Republicans have embraced health association plans as a way to help self-employed people and small businesses maximize affordability of coverage by using their leverage as a large group to negotiate lower premiums.
The Republicans’ alternative health care plan amends the Employee Retirement Income Security Act of 1974 — the federal legislation that governs employer-sponsored self-insured health policies — to allow the federal government to certify and regulate the solvency and adequacy of association plans. Under their legislation, small businesses can come together, by industry or trade, and form health plan through which they can purchase coverage for their employees.
But while the plans goals are laudable, in reality, associations could avoid covering sicker businesses by excluding certain key conditions from coverage and designing policies that only attract healthier applicants. According to the Republican bill, the association would not be required to offer a minimum benefits package and could set “contribution rates based on claims experience of the plan,” crowding employers whose employees actually use their insurance, out of coverage.
The “whole bill is set up to build fly-by-night associations. I run it for a couple of years, I shut it down,” Georgetown professor Karen Pollitz explained in a conversation with the Wonk Room. “I cover these 100 people this year.
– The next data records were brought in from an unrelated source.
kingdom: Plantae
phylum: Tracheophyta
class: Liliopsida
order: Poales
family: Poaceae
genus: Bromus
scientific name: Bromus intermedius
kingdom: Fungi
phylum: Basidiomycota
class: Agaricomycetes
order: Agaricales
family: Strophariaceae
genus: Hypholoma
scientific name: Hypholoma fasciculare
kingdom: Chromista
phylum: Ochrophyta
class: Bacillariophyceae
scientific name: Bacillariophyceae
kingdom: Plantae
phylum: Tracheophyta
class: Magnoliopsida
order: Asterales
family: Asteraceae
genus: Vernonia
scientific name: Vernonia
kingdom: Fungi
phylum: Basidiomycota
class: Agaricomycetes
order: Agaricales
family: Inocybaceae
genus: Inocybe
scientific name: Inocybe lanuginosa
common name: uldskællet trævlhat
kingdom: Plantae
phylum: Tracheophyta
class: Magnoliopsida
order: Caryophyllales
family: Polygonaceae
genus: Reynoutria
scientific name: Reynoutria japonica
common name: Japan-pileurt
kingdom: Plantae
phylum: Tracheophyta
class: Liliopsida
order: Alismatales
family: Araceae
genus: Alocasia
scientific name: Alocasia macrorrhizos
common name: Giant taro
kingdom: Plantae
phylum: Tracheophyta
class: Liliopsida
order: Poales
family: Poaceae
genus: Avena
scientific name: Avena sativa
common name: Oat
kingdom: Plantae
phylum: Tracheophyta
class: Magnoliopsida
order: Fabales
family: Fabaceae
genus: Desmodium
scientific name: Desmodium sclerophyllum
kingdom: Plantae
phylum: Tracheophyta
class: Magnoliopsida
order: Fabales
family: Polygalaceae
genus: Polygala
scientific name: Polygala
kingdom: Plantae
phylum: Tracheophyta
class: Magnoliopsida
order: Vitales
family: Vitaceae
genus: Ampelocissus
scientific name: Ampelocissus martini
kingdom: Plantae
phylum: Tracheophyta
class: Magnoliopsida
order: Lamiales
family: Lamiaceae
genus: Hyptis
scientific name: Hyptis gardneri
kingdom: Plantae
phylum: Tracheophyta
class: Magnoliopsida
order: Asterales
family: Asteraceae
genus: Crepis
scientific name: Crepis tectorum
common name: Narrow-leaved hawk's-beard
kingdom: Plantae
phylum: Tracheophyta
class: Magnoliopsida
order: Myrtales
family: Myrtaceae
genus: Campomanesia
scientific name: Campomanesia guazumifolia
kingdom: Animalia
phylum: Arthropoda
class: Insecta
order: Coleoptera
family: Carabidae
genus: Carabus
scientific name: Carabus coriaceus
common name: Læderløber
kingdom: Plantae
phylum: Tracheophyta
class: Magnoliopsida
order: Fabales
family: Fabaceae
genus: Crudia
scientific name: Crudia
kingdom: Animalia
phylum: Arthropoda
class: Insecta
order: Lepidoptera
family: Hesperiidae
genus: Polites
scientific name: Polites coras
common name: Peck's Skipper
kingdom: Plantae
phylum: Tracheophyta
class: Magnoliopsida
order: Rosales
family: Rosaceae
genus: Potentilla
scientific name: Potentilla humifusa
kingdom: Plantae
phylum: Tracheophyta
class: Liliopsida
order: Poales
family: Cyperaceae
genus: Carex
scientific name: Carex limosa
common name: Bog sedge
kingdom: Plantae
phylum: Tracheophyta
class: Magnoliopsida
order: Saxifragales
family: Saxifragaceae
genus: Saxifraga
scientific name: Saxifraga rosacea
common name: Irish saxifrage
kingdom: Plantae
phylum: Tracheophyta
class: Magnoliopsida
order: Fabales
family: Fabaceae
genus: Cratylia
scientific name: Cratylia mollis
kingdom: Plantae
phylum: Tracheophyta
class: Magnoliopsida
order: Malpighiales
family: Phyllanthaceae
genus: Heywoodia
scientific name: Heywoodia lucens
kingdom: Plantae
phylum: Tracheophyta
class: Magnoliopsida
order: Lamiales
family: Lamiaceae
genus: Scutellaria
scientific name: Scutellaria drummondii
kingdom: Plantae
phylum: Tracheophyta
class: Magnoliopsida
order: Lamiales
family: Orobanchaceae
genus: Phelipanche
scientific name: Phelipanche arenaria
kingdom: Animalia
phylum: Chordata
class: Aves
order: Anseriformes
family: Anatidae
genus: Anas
Next year, I have a different 100 members.” Indeed, between 2001 and 2003, four long-standing self-insured association health care plans became insolvent, “leaving $48 million in medical claims unpaid and 66,000 people and small businesses without insurance.” Health experts argue that association health care plans are governed by “licensing requirements that are often less stringent than those imposed on traditional insurers” and are “at far greater risk of becoming insolvent when claims suddenly or unexpectedly exceed their ability to pay them.”
The Republican legislation establishes new solvency and reserve requirements but it outsources any enforcement of self-insured or national association plans to the federal Department of Labor, “which lacks the tools, resources, and culture to protect businesses against fraud.” One report concluded that the “history of scams involving associations demonstrates that when the federal government has had sole oversight authority, fraud flourished with unscrupulous individuals leaving businesses and their workers without health coverage and with millions of dollars in unpaid medical bills.”
The legislation requires association health care plans to contribute to an ‘Association Health Plan Fund’ that would pay out outstanding claims in cases of insolvency, but leaves the federal government on the hook if the money in the fund runs out. “[I]f the Secretary determines that there is a reasonable expectation that” claims would “would not be satisfied by reason of termination of such coverage. The Secretary shall, to the extent provided in advance in appropriation Acts, pay such amounts so determined to the insurer designated by the Secretary,” the bill states on page 73.